Address: 1 Chome-19-3 Oshiage, Sumida City, Tokyo, 131-0045
Website: [email protected]
7. Explore the award-winning Keio Takaosanguchi Station and the surrounding area
In 2015, Keio Takaosanguchi Station won a design award for the cladding features designed by Kengo Kuma. The large wooden roof represents the thin barrier between our physical world and that of the gods. The platforms are also designed with wood. The special use of lighting was sparked by the visuals of the soft lanterns that are popular in the local area. The local tourist information service is located inside.
Keio Takaosanguchi Station
Address: Takaomachi, Hachioji, Tokyo 193-0844
8. See the world from inside a diamond at Tiffany in Ginza
When the sun shines on the Tiffany store in Ginza, you’ll be amazed by the natural light display. For this design, Kengo Kuma wanted to focus on the way that Tiffany designers cut the diamonds, to allow the light to reflect better. He also wanted to create a soft air of elegance and sophistication, which matched both the level of Tiffany’s expertise and the local area of Ginza. In total there are 292 special front facet panels. Each is made from glass and honeycomb. Inside, the light is still allowed into the room, but in a diffused, soft manner. Looking out through the panels, the world seems blurred and distorted. You will feel like you have truly stepped inside a diamond.
Address: 2-7-17 Ginza ChuoKu Tokyo, Japan
Website: Tiffany Ginza
Opening hours: 10.30am - 8pm (daily)

What this exercise asks.
[1] Condense the paragraph of the Tokyo buildings excerpt that begins "In 2015, Keio Takaosanguchi Station won" into a bulleted list that keeps its main facts.
[2] Output the passage of the Tokyo buildings excerpt starting at "Address: 1 Chome-19-3" and ending at "is located inside.".
The rows that follow have no connection to the text above.

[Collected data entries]
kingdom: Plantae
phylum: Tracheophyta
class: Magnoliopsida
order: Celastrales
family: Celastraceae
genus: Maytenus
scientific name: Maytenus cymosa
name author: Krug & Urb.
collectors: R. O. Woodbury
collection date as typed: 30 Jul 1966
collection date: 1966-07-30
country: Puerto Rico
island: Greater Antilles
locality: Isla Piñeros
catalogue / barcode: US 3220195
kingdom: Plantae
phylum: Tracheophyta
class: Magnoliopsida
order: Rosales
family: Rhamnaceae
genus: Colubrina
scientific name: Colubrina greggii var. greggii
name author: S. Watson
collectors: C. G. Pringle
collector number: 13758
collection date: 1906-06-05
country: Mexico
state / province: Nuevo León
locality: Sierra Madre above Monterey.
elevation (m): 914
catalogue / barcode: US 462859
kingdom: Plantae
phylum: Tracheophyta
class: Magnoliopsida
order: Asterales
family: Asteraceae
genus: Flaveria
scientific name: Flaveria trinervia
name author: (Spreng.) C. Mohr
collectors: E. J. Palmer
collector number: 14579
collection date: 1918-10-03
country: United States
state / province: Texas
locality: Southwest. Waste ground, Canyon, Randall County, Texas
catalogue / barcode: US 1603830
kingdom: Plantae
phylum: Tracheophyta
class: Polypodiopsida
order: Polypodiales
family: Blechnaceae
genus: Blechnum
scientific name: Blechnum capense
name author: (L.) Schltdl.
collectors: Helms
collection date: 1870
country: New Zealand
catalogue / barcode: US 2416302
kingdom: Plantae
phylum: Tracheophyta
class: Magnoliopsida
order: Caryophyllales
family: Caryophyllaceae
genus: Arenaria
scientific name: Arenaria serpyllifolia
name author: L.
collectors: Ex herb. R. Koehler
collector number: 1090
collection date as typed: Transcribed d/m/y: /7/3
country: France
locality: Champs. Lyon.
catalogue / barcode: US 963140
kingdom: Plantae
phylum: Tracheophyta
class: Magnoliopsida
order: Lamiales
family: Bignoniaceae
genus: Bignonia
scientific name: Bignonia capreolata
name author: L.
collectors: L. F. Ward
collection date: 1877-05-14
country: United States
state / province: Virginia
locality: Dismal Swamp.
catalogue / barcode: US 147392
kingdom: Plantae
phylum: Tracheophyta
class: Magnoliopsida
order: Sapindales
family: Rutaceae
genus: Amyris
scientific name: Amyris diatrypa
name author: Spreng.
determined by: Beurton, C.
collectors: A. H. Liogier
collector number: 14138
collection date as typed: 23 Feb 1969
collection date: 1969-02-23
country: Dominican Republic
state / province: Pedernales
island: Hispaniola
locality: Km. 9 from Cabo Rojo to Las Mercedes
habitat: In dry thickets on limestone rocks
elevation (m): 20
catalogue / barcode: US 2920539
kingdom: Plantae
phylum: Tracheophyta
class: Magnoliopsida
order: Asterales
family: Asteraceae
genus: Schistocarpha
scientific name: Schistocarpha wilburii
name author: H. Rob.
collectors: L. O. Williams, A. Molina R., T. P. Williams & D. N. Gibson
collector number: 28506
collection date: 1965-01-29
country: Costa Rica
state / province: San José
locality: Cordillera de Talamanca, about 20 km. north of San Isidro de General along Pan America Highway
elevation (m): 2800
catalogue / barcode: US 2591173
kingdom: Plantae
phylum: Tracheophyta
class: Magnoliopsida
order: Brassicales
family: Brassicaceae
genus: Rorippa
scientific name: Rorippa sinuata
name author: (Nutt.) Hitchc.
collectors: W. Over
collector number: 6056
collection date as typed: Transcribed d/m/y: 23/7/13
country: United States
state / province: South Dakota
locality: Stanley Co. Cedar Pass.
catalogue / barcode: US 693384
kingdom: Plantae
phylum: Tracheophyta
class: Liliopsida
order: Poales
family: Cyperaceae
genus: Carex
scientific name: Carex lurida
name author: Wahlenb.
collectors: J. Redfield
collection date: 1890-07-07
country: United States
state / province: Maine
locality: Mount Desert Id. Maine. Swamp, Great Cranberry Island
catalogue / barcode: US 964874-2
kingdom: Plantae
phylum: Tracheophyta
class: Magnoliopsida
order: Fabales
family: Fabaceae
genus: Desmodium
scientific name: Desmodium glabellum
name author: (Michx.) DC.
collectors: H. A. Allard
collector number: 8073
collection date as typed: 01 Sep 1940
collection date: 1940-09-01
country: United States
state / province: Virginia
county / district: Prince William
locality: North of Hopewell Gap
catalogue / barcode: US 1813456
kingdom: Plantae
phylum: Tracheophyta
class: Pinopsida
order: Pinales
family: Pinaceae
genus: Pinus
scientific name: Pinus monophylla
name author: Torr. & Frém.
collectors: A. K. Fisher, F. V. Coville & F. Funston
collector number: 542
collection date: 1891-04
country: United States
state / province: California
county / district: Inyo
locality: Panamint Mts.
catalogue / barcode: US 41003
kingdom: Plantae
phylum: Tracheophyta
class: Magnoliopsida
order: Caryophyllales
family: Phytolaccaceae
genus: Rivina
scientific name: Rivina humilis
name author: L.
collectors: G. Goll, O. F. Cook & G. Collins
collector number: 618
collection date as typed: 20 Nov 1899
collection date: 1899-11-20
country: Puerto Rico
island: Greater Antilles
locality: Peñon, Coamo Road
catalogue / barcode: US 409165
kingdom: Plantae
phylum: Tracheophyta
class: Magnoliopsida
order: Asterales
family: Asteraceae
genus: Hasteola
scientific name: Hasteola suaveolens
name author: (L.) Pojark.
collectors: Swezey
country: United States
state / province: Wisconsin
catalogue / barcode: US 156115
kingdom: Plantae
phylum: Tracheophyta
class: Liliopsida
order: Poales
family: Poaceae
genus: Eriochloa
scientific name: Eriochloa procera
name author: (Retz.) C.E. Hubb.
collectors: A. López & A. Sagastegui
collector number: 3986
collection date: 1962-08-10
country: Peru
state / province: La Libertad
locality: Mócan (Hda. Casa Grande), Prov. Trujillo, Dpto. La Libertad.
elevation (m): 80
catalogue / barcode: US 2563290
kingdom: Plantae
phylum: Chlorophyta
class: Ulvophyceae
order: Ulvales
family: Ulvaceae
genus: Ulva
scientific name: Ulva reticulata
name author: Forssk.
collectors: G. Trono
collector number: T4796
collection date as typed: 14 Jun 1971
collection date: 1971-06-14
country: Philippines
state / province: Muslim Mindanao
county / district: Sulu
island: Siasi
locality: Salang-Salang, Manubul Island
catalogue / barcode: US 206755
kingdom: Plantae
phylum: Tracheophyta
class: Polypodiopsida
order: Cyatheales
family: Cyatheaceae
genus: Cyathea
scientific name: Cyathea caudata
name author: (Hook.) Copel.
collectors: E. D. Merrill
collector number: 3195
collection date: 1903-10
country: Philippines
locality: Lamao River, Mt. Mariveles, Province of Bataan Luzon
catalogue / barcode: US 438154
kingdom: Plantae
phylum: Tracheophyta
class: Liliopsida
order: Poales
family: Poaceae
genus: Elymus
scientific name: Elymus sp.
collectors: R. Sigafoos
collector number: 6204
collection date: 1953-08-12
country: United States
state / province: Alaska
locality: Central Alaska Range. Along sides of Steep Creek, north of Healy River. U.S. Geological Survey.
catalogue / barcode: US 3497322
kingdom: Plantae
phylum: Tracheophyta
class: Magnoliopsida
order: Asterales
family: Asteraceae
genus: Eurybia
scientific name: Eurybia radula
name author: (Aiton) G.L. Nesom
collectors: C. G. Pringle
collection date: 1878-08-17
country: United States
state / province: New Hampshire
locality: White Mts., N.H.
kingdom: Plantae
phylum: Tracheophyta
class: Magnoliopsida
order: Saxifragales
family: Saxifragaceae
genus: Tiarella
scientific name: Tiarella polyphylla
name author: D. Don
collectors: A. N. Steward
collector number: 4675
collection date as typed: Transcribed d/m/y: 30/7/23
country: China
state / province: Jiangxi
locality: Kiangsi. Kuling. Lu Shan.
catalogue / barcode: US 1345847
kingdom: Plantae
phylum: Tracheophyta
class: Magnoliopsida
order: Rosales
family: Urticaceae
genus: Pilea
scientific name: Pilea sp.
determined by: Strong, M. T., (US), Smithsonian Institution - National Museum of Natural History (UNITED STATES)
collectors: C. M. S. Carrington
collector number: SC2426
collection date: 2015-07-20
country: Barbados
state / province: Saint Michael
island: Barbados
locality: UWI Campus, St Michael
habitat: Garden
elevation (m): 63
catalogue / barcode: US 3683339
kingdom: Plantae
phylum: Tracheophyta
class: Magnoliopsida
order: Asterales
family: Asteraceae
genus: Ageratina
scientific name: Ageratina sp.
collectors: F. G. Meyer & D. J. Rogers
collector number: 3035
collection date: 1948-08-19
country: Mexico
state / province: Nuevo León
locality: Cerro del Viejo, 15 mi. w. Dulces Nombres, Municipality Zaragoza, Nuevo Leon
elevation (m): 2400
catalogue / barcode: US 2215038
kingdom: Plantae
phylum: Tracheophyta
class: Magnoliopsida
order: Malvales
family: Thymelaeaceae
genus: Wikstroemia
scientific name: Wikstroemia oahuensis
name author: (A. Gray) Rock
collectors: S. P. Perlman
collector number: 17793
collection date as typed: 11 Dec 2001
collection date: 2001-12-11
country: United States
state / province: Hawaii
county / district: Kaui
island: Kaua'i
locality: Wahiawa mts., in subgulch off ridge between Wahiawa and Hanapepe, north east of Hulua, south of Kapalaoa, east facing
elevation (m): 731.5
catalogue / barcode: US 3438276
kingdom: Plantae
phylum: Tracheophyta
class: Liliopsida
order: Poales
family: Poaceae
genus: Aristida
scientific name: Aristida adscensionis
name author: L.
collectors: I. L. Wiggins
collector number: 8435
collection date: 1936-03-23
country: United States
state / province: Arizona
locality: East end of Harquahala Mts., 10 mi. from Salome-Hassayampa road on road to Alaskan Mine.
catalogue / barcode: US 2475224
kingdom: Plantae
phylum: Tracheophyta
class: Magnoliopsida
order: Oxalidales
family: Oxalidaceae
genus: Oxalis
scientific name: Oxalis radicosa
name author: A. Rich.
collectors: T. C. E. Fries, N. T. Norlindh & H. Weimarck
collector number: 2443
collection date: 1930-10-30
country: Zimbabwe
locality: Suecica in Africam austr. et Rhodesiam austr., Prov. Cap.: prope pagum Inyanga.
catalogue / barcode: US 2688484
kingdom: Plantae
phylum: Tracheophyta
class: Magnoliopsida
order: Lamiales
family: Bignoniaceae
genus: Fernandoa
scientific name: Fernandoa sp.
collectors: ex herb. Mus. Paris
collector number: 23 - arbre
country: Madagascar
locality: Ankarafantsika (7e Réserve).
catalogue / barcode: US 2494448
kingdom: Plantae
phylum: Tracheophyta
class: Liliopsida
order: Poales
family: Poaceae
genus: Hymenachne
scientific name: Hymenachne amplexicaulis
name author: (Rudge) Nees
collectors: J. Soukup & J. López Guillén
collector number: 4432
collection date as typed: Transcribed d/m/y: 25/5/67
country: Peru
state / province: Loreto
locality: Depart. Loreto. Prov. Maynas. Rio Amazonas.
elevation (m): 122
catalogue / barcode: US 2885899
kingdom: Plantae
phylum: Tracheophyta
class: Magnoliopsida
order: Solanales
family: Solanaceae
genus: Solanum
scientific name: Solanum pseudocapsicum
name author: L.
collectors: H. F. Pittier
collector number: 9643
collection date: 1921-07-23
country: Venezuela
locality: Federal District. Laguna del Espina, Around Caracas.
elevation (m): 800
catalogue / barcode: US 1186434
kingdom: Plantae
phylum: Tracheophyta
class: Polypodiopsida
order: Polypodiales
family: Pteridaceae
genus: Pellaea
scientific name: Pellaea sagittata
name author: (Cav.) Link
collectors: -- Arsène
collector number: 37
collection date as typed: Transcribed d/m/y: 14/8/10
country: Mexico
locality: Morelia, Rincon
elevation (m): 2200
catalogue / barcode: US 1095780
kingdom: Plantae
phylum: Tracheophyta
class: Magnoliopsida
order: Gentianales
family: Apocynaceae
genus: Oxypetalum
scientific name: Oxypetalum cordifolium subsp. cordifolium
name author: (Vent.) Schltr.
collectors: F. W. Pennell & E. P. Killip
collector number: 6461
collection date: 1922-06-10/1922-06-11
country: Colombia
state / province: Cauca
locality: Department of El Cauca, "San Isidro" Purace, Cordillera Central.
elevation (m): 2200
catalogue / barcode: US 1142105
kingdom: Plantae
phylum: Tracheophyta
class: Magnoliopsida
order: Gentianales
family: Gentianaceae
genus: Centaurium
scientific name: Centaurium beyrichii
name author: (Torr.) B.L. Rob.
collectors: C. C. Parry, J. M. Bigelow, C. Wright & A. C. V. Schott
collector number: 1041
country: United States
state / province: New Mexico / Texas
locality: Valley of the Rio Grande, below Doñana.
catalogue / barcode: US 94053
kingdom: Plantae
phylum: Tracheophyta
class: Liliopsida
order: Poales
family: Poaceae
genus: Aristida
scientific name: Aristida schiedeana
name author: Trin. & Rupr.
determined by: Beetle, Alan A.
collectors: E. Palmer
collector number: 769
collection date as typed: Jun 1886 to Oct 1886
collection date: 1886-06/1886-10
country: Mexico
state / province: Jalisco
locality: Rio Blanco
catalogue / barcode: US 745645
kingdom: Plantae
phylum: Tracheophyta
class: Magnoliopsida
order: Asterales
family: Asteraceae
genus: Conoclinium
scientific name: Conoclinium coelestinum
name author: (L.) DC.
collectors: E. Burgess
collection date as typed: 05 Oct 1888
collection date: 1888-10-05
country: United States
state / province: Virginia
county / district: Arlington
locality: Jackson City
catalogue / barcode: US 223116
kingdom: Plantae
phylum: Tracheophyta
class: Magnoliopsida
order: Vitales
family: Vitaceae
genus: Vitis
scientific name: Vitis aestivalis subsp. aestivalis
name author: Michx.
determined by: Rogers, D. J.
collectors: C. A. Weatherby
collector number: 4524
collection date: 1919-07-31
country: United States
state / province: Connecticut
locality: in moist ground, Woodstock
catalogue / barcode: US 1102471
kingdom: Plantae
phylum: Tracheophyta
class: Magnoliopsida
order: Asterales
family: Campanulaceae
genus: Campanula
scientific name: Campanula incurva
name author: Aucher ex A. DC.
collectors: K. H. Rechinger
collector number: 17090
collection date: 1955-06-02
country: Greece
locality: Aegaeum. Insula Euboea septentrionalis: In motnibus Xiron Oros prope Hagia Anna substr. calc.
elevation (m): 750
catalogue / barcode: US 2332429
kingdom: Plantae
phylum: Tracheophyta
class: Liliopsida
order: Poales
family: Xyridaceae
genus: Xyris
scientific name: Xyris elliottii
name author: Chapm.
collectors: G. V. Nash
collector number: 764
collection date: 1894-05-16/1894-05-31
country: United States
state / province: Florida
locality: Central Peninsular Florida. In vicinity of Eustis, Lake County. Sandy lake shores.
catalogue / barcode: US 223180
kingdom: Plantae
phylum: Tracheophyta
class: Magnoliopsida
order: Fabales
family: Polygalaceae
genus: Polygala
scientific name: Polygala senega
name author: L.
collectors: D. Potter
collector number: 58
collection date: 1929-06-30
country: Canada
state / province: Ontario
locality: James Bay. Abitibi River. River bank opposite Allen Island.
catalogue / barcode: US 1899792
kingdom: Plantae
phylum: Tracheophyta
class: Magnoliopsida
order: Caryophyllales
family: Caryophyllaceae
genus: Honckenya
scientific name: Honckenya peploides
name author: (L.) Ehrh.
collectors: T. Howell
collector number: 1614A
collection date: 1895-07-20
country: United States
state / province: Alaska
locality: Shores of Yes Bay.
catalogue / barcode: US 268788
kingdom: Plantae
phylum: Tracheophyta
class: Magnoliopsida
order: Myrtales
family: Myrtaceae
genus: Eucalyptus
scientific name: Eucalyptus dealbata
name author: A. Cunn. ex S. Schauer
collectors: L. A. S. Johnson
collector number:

Solutions to each task.
[1]
- In 2015, Keio Takaosanguchi Station won a design award for cladding features designed by Kengo Kuma.
- Its large wooden roof represents the thin barrier between our physical world and that of the gods.
- The platforms are also made with wood.
- The lighting was inspired by the soft lanterns popular in the local area.
- The local tourist information service is inside the station.

[2]
Address: 1 Chome-19-3 Oshiage, Sumida City, Tokyo, 131-0045
Website: [email protected]
7. Explore the award-winning Keio Takaosanguchi Station and the surrounding area
In 2015, Keio Takaosanguchi Station won a design award for the cladding features designed by Kengo Kuma. The large wooden roof represents the thin barrier between our physical world and that of the gods. The platforms are also designed with wood. The special use of lighting was sparked by the visuals of the soft lanterns that are popular in the local area. The local tourist information service is located inside.